Desertification poses security risks, Ban warns on World Day
With 200 million people projected to become environmentally-induced migrants by 2050, land degradation threatens national and regional stability, Secretary-General Ban Ki-moon said today, marking the World Day to Combat Desertification.
One-third of the Earth's surface is affected by desertification, endangering the livelihoods and development of up to 1 billion people, Mr. Ban said in a message to commemorate the Day, which has been observed since 1995.
"Faced with long periods of drought, famine and deepening poverty, many have only one option: flight from the land," he said, noting that there are already 24 million peopled forced by land degradation to leave their homes and that one-third of the world's cropland has been abandoned in the past four decades.

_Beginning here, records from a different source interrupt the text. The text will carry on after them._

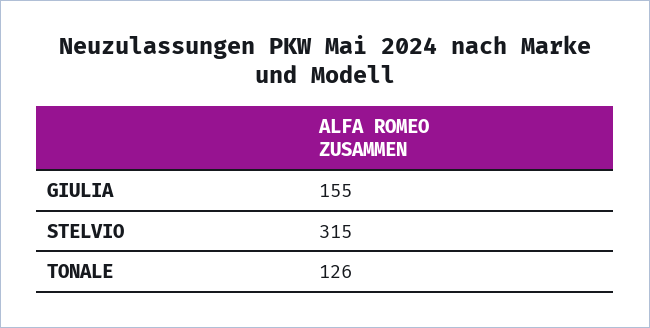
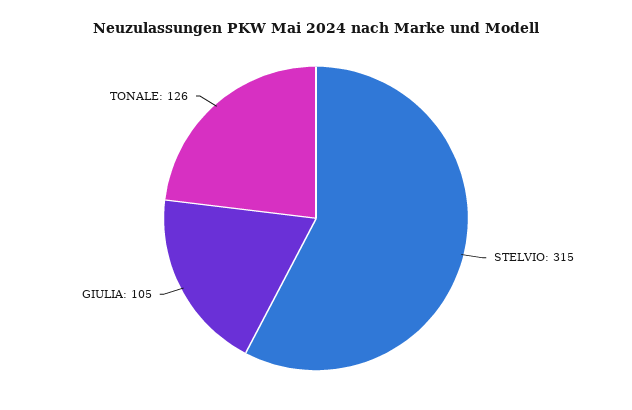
GIULIA: 155 -> 105

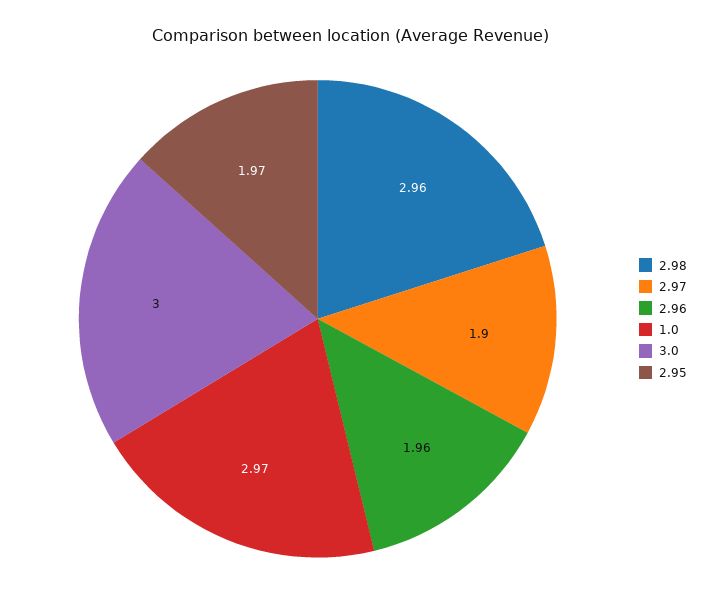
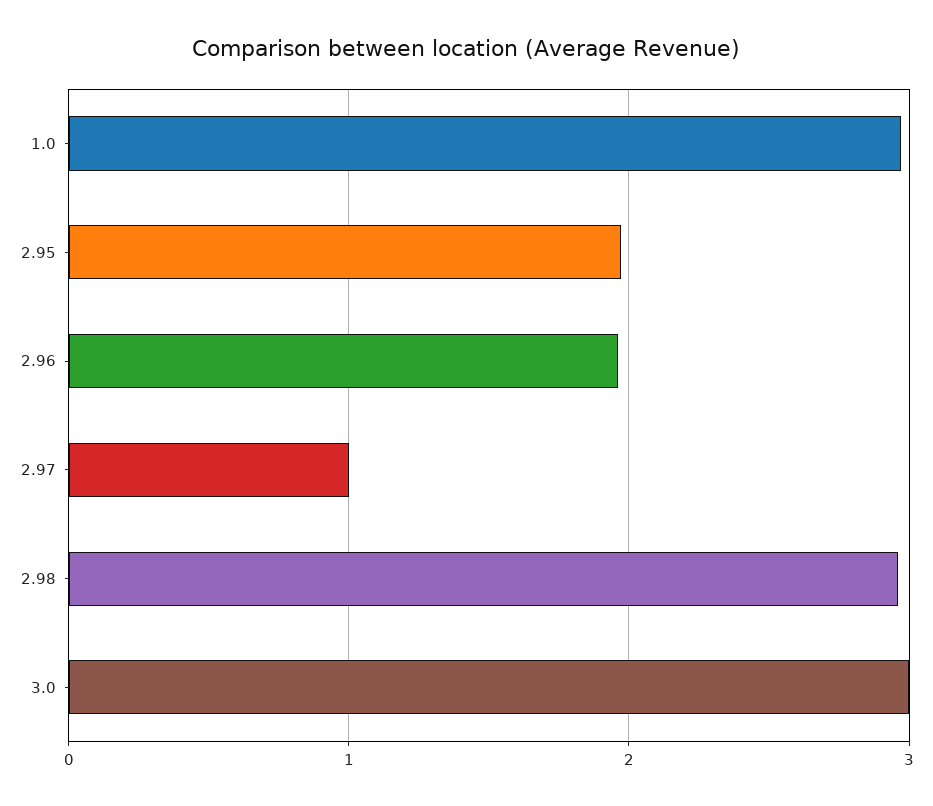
2.97: 1.9 -> 1

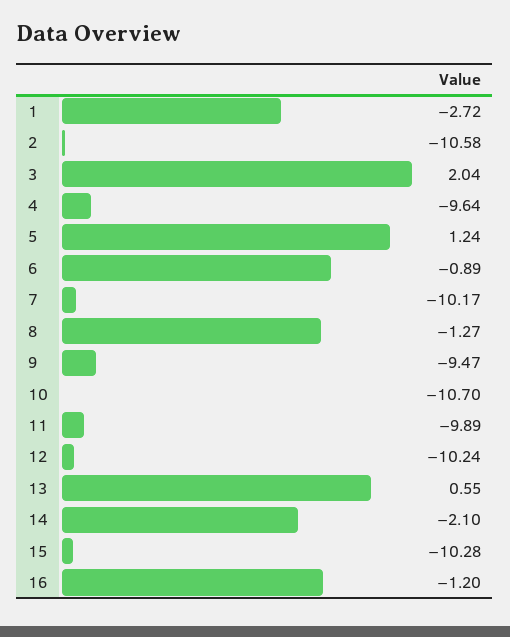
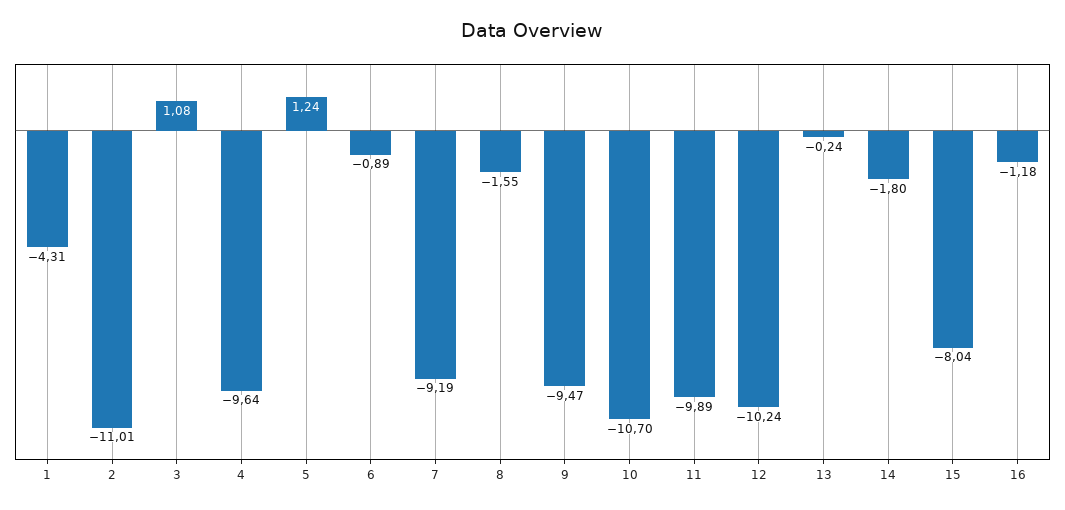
1: -2.72 -> -4.31
2: -10.58 -> -11.01
3: 2.04 -> 1.08
7: -10.17 -> -9.19
8: -1.27 -> -1.55
13: 0.55 -> -0.24
14: -2.1 -> -1.8
15: -10.28 -> -8.04
16: -1.2 -> -1.18

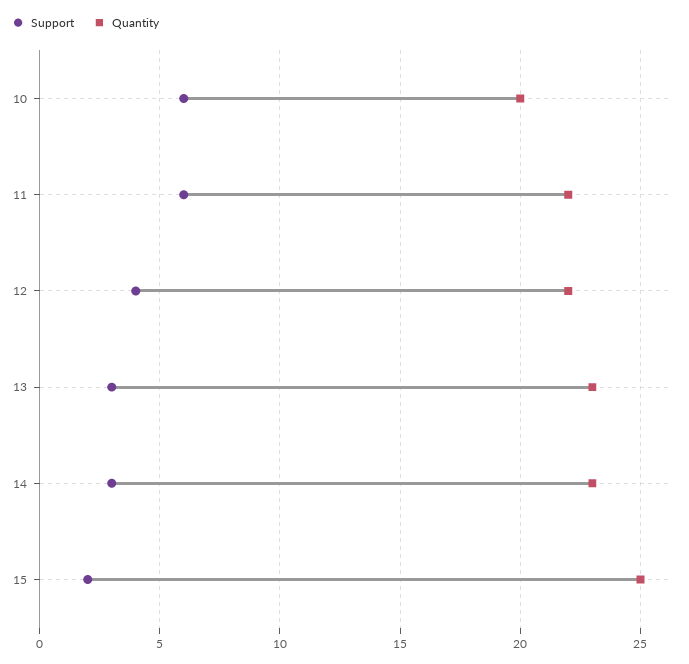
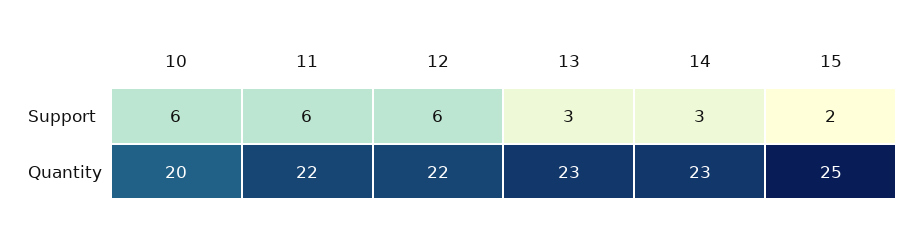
Support, 12: 4 -> 6

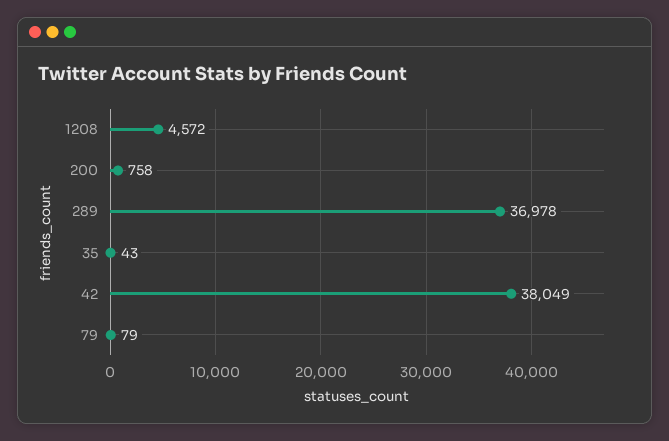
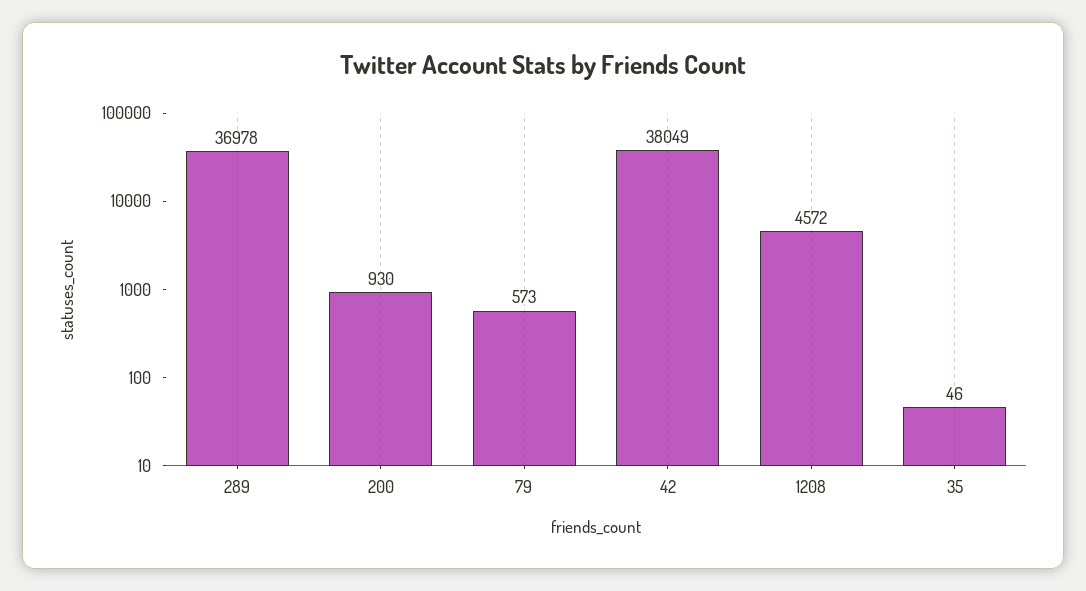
200: 758 -> 930
35: 43 -> 46
79: 79 -> 573

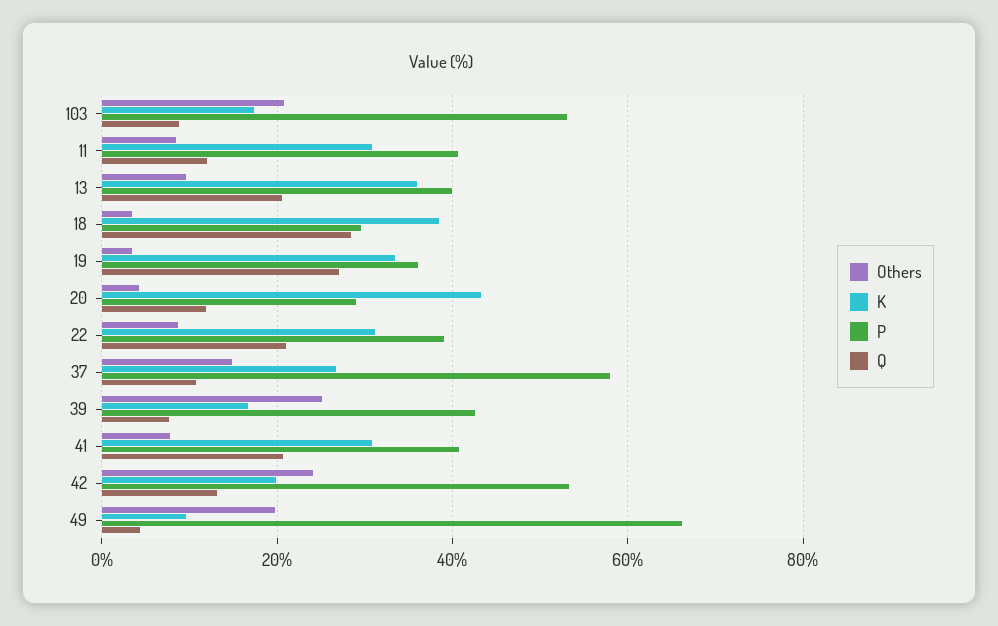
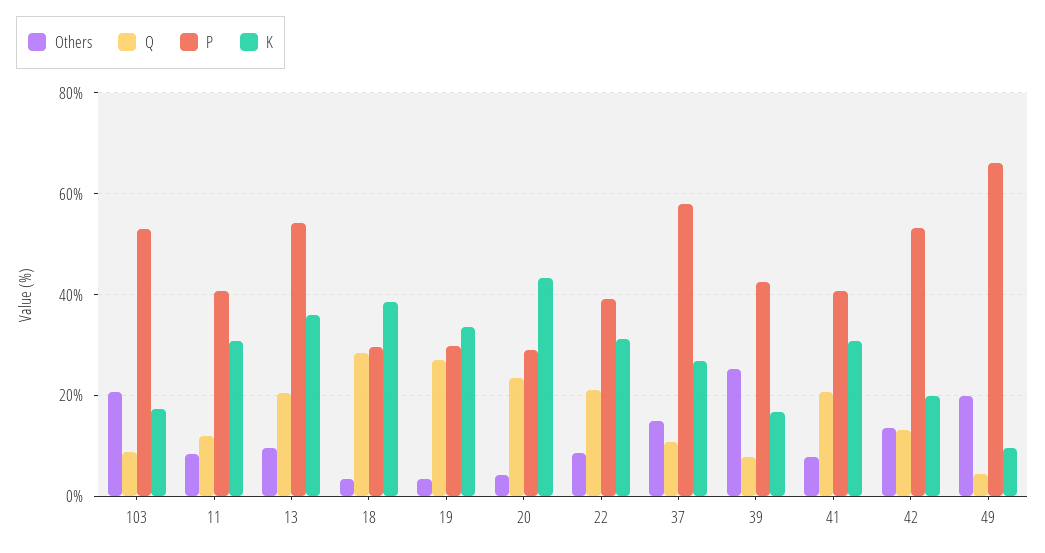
P, 13: 40 -> 54
P, 19: 36 -> 30
Q, 20: 12 -> 24
Others, 42: 24 -> 14

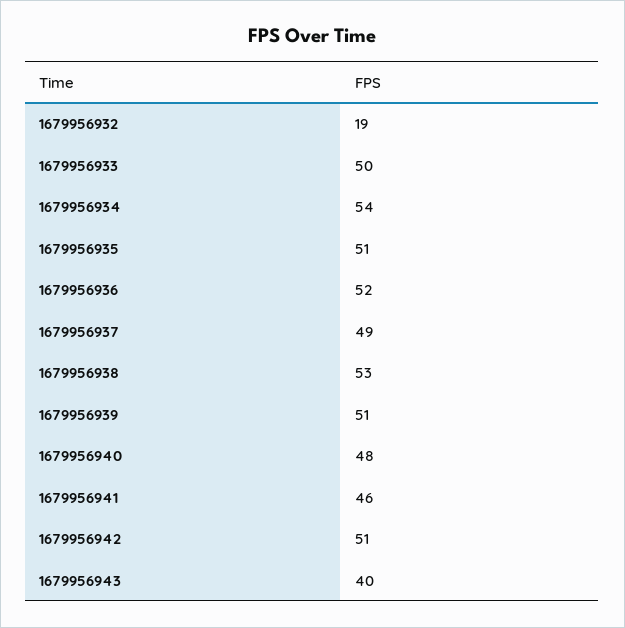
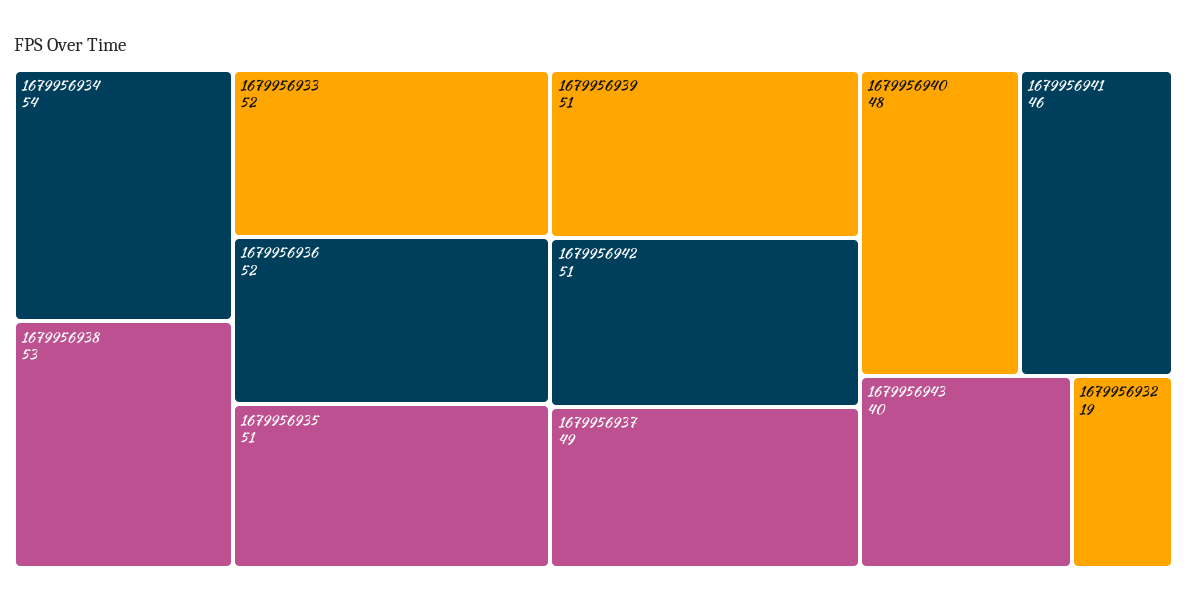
1679956933: 50 -> 52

Climate change is one force behind desertification, but the Secretary-General stressed that "we must reconsider our agricultural practices and how we manage our water resources," with agriculture and livestock raising accounting for 70 per cent of fresh water use and up to 80 per cent of deforestation.
Increased demand for crops for both animal feed and biofuels will also strain scarce water resources without sustainable management, he pointed out.
Today's message also emphasized the unsustainable nature of current global consumption and production patterns, which could lead to further global food crises, similar to last year's, as well as continued desertification, land degradation and drought.
"As usual, the poor will be the first victims and the last to recover," Mr. Ban said.
He exhorted world leaders to "seal [the] deal" on an ambitious new climate change pact – to replace the Kyoto Protocol – in Copenhagen, Denmark, this December.
"A comprehensive and equitable agreement to slow down global warming must also help developing countries to adapt to the impacts that are already under way," the Secretary-General said. "In particular, it must provide adequate and predictable financing to support improved land management, more efficient water use and sustainable agriculture."
A United Nations Environment Programme (UNEP) scheme to stem desertification in Africa has made strides, with extinct grass species being re-introduced, deploying rainwater harvesting, rotation grazing and other strategies.
The Desert Margins Programme has demonstrated success in pilot projects in nine African nations, including Senegal, where the Sahel Apple, a nutritious fruit with a high-market value which also restores degraded lands, was introduced by the scheme.
"Land degradation and desertification [are] not inevitable and the multiple inspiring solutions from the Deserts Margin Programme underscore this," said UNEP Executive Director Achim Steiner. "It is time to scale-up and to replicate these kinds of actions in order to climate-proof vulnerable communities while boosting livelihoods, biodiversity and water supplies en route to achieving the UN's poverty-related Millennium Development Goals [MDGs]."